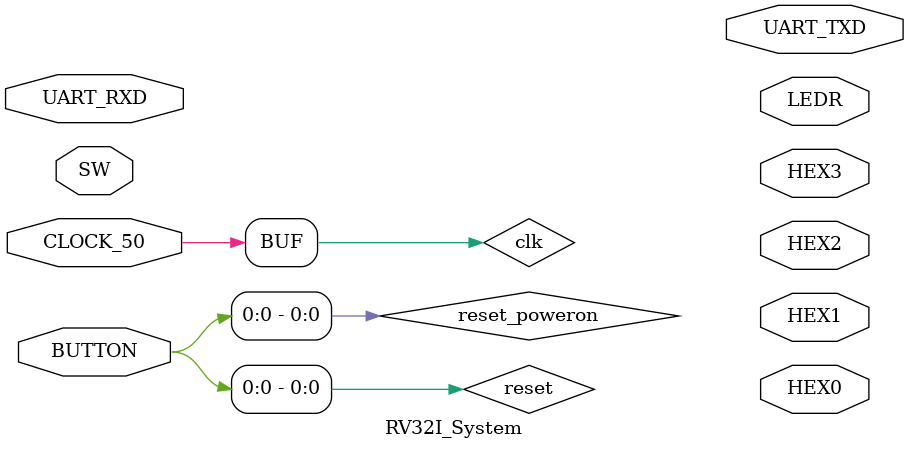
<source format=v>

module RV32I_System (
  input         CLOCK_50,
  input   [2:0] BUTTON,
  input   [9:0] SW,
  output  [6:0] HEX3,
  output  [6:0] HEX2,
  output  [6:0] HEX1,
  output  [6:0] HEX0,
  output  [9:0] LEDR,

  output        UART_TXD,
  input         UART_RXD
);

  parameter RESET_PC = 32'h1000_0000;
  parameter CLOCK_FREQ = 125_000_000;
  parameter BAUD_RATE = 115_200;
  parameter MIF_HEX = "";
  parameter MIF_BIOS_HEX = "";
  parameter DWIDTH = 32;
  parameter AWIDTH = 12;

  wire reset;
  wire reset_poweron;
  reg  reset_ff;

  wire [31:0] fetch_addr;
  wire [31:0] imem_inst;
  wire [31:0] inst;
  wire [31:0] data_addr;
  wire [31:0] write_data;
  wire [3:0]  ByteEnable;
  wire  [31:0] read_data;
  wire        cs_mem_n;
  wire        cs_timer_n;
  wire        cs_gpio_n;
  wire        cs_uart_n;
  wire        data_we;

  wire clk = CLOCK_50;
  wire clkb;

  wire data_re;
  
  // reset =  BUTTON[0]
  // if BUTTON[0] is pressed, the reset goes down to "0"
  // reset is a low-active signal
  assign  reset_poweron = BUTTON[0];
  assign  reset = reset_poweron;

  always @(posedge clk)
    reset_ff <= reset;

  assign clkb = ~clk;

  wire [31:0] read_imem_data_mem;

  assign data_re = ~data_we;
  assign read_data = read_imem_data_mem;
  assign inst = imem_inst;
  //~cs_mem_n
  riscvsingle #(
      .RESET_PC(RESET_PC)
    ) icpu (
    .clk(clk),
    .n_rst(reset_ff),
    .PC(fetch_addr),
    .Instr(inst),
    .MemWrite(data_we),
    .ALUResult(data_addr),
    .WriteData(write_data),
    .ReadData(read_data),
    .Byte_Enable(ByteEnable)
  );

  ASYNC_RAM_DP_WBE #(
      .DWIDTH (DWIDTH),
      .AWIDTH (AWIDTH),
      .MIF_HEX (MIF_HEX)
  ) imem (
    .clk      (clk),
    .addr0    (fetch_addr[AWIDTH+2-1:2]),
    .addr1    (data_addr[AWIDTH+2-1:2]),
    .wbe0     (4'd0),
    .wbe1     (ByteEnable),
    .d0       (32'd0),
    .d1       (write_data),
    .wen0     (1'b0),
    .wen1     (data_we),//~cs_mem_n &
    .q0       (imem_inst),
    .q1       (read_imem_data_mem)
  );

endmodule

</source>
====
Task statement ▸ Every line containing the string "assign" is required; copy each such line from the data.

Solution to this problem ▸
  assign  reset_poweron = BUTTON[0];
  assign  reset = reset_poweron;
  assign clkb = ~clk;
  assign data_re = ~data_we;
  assign read_data = read_imem_data_mem;
  assign inst = imem_inst;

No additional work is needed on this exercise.